_CONSIGNE 1_
Pour chacun des énoncés (a), (b) et (c), indiquez par oui ou par non s’il concorde avec le compte rendu du café géographique sur la bande dessinée, puis citez à l’identique les mots du texte qui tranchent. (a) Les intervenants ont amendé le compte rendu avant sa publication. (b) Thierry Saint Solieux exerce le métier de libraire. (c) Le texte affirme que des lecteurs d’âges différents perçoivent l’espace représenté de la même manière.
_CONSIGNE 2_
Poursuivez le compte rendu du café géographique sur la bande dessinée à partir de sa dernière phrase.

_EXTRAIT_
++++++++++++++++++++
Café Géographique d’Annecy du 11 juin 2015, avec Bénédicte Tratnjek (Université de Savoie) et Thierry Saint Solieux (BD Fugue Café Annecy).
Compte-rendu publié sans l’amendement des intervenants.
Ce café autour de la géographie et de la Bande Dessinée a donné lieu à un dialogue éclairé entre les deux intervenants : Bénédicte Tratnjek, chargée de cours à l’Université de Savoie, membre du bureau des Cafés géographiques et Thierry Saint Solieux, libraire à BD Fugue Café Annecy. Une petite introduction d’abord sur l’intérêt que peut représenter la BD pour les géographes, alors même que la BD est encore considérée comme étant « un thème de recherche-plaisir ». Ensuite le Café, et donc son compte –rendu, sont appuyés sur des exemples d’auteurs, d’ouvrages, autour de thèmes significatifs :
- Une gestion de l’espace, celui de la case, donc de la page.
Ex de Tintin : Pendant que notre œil descend au file de la page, on a l’impression / la sensation que le personnage monte les escaliers. Ceci constitue un aspect très technique dont Hergé est le précurseur.
- Les géographes regardent le type d’espace représenté. Dans Lucky Luke par exemple, c’est l’espace mythifié de la conquête de l’Ouest avec des symboles qui font sens à la lecture tels que le saloon, l’enclos…
- La BD est un art séquentiel : il y a des trous, des blancs et c’est au lecteur de faire son propre chemin suivant son imagination. Le lecteur participe par son imaginaire, et c’est cet imaginaire qui intéresse les géographes : selon l’âge, les lecteurs ne mettent pas les mêmes éléments au sein de ces blancs ni ne perçoivent l’espace représenté de la même manière.
- La BD est un outil pédagogique incroyable pour comprendre un espace, car dans cet art, c’est l’espace qui fait le réel. C’est un outil pour comprendre les espaces, notamment dans le cas de la BD de reportage qui met en place des espaces plus ou moins réalistes, de même que certaines BD totalement fictives peuvent permettre de mieux comprendre certaines des réalités spatiales.
++++++++++++++++++++
_EXTRAIT DE DONNÉES_

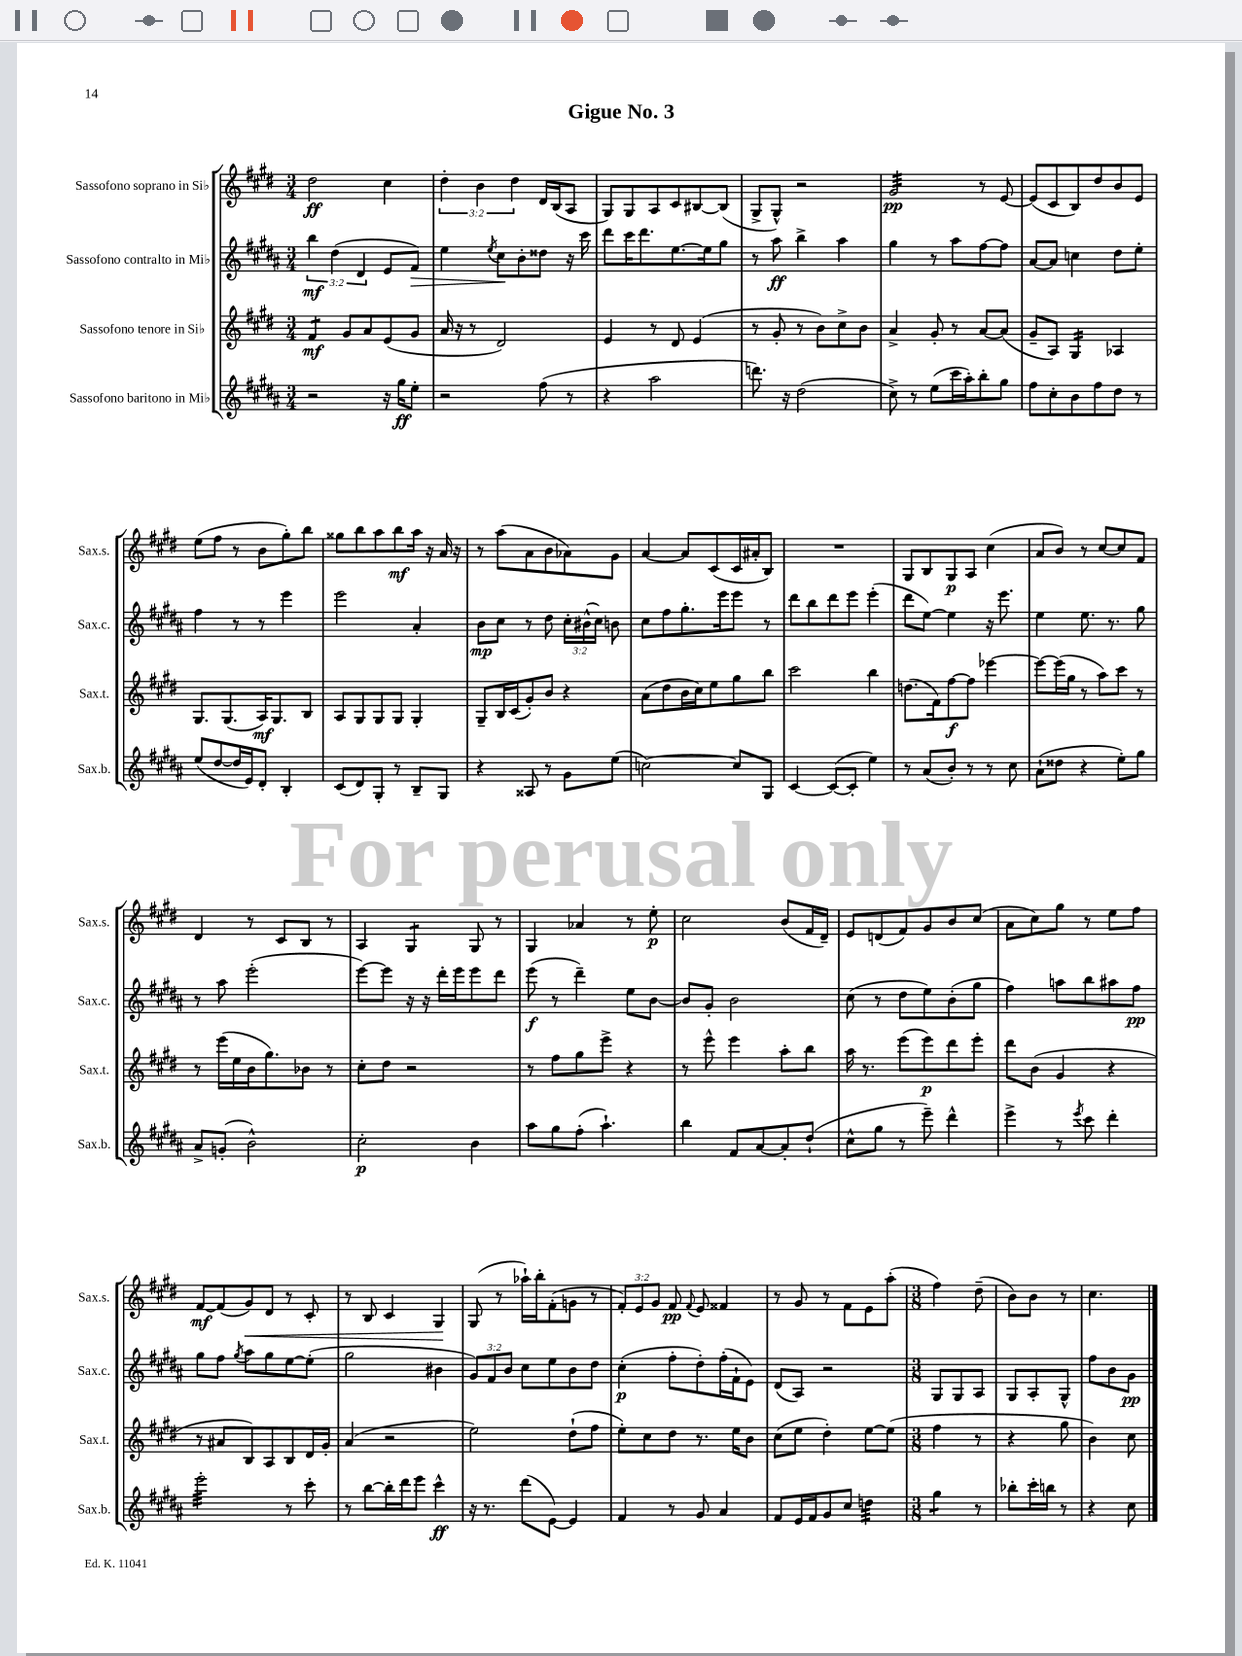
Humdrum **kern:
++++++++++++++++++++
_RÉPONSE ATTENDUE 1_
(a) Non : « Compte-rendu publié sans l’amendement des intervenants. »
(b) Oui : « Thierry Saint Solieux, libraire à BD Fugue Café Annecy »
(c) Non : « selon l’âge, les lecteurs ne mettent pas les mêmes éléments au sein de ces blancs ni ne perçoivent l’espace représenté de la même manière »

_RÉPONSE ATTENDUE 2_
Concrètement, comment se perçoit ce lien dans la BD d’hier et d’aujourd’hui ?
- S. :
-Jiro Taniguchi : à Cet auteur porte une attention particulière à un élément géographique qui est celui de la ville.
« Furari » : Cette BD dessine une géographie particulière du Japon au fur et à mesure que le protagoniste marche : avec ses pas il va déterminer des distances. C’est pour cette raison que l’on dit de Taniguchi qu’il est le premier cartographe du Japon moderne.
* «L’homme qui marche » : Une BD qui se déroule à l’époque moderne avec un personnage déambulant en suivant un chien qui va donc faire découvrir de manière originale la ville à son maître.
* « Le gourmet solitaire » : Met en scène un personnage qui se perd dans les rues de Tokyo à la recherche de restaurants, se laissant guider par son plaisir. C’est encore une fois une découverte de la ville sous un angle authentique.
Il convient de noter que dans tous ces ouvrages, les voix de circulation ont une importance non négligeable, et plus largement dans la BD Japonaise. On peut ainsi voir de quelle manière l’action est déterminée par les voix de circulation.
-Emmanuel Lepage :
L’auteur a d’abord œuvré dans la BD traditionnelle, avec des BD d’aventures, des chroniques sociales, mais depuis quelques années, il initie dans la BD documentaire, où il met au premier plan ses émotions.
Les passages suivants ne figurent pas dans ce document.